(DATA PROVIDED)

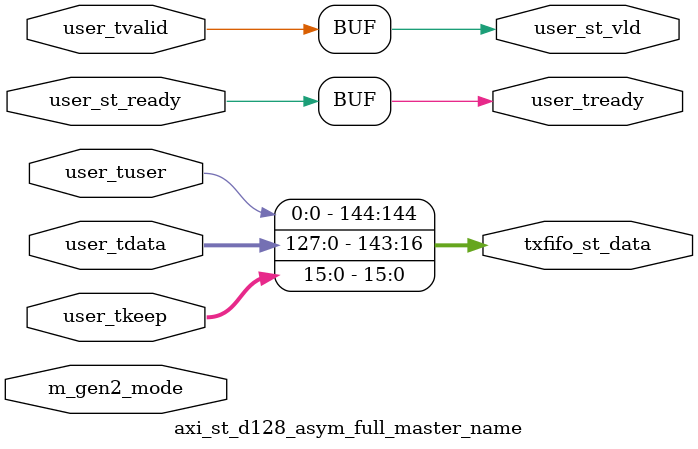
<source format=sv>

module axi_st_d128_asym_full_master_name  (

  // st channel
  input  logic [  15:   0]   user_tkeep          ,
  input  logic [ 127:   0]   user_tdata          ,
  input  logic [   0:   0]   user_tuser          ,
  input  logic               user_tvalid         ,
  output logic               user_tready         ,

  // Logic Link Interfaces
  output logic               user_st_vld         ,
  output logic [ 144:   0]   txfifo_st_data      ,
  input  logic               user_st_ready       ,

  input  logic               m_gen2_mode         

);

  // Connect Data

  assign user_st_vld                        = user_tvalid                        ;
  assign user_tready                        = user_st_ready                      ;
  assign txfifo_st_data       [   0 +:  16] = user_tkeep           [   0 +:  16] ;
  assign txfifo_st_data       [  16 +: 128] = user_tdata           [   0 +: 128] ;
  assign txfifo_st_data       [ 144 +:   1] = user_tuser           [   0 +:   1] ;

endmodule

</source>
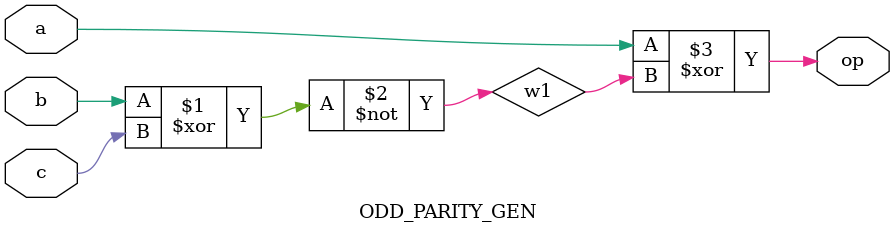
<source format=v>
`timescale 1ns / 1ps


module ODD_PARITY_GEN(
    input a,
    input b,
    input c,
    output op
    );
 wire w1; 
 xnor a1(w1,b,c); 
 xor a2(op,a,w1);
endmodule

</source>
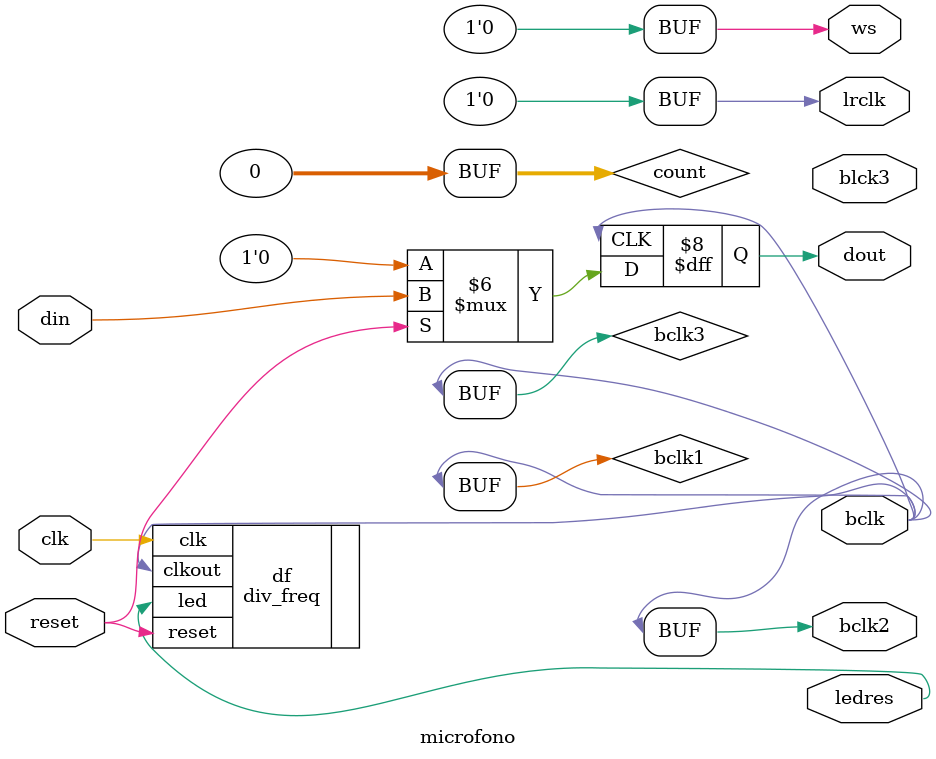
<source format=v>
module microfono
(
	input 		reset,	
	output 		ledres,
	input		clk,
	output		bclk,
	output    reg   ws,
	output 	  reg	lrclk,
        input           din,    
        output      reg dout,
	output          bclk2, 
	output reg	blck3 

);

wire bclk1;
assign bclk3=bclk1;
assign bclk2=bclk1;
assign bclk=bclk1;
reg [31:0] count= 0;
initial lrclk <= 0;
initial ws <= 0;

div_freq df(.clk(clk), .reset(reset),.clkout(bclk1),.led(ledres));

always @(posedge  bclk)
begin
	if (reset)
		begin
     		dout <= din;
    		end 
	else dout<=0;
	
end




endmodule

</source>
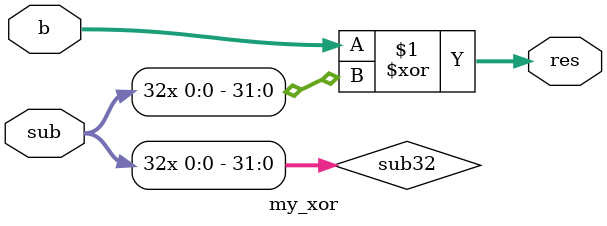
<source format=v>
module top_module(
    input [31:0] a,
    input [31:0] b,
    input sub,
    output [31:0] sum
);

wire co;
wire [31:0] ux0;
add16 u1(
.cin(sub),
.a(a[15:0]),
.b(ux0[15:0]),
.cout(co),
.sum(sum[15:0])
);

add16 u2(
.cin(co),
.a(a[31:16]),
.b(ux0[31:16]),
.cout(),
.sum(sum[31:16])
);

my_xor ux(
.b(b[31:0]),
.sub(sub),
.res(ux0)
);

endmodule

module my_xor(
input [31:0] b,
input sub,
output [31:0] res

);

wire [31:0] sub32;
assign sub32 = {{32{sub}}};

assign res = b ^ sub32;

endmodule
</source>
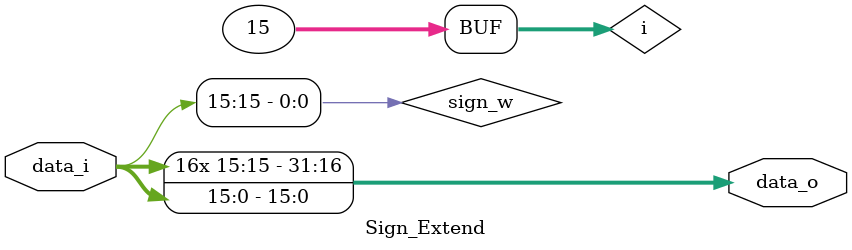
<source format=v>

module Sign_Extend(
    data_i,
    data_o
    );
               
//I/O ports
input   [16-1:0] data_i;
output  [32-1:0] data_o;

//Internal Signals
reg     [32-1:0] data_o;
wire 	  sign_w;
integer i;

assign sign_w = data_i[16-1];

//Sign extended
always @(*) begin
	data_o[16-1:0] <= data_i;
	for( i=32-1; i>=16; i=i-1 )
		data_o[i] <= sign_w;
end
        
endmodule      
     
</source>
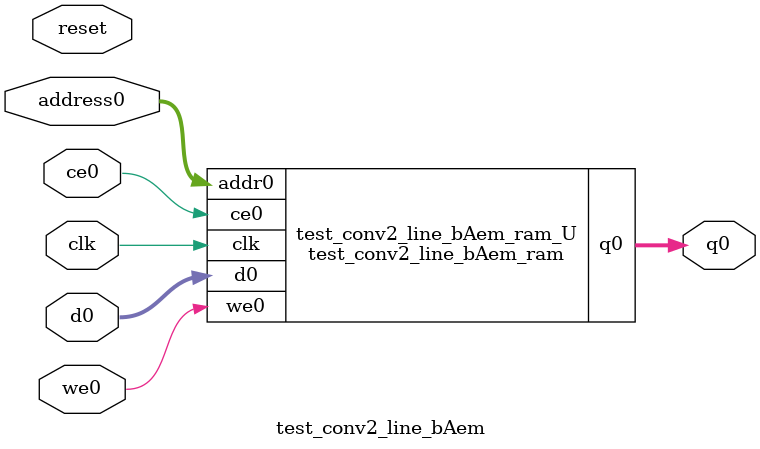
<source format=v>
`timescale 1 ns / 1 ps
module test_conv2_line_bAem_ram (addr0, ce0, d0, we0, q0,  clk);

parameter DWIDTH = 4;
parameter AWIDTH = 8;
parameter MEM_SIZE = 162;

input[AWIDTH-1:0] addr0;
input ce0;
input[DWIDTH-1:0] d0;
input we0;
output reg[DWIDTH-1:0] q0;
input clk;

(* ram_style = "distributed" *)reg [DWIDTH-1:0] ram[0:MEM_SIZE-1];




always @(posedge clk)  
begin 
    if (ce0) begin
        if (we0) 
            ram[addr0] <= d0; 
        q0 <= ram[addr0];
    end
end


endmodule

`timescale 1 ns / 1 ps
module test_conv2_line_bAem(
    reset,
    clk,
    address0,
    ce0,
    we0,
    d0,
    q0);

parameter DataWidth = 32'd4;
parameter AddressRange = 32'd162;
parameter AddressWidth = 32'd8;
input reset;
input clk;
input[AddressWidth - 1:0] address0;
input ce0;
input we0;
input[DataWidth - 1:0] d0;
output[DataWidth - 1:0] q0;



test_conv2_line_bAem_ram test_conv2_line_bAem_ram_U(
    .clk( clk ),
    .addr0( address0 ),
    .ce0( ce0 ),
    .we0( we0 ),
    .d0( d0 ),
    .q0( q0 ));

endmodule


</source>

(TO DO)
Scan the material above for the string "DWIDTH" and report each line where you find it.

(RESULT FOR THIS TASK)
parameter DWIDTH = 4;
input[DWIDTH-1:0] d0;
output reg[DWIDTH-1:0] q0;
(* ram_style = "distributed" *)reg [DWIDTH-1:0] ram[0:MEM_SIZE-1];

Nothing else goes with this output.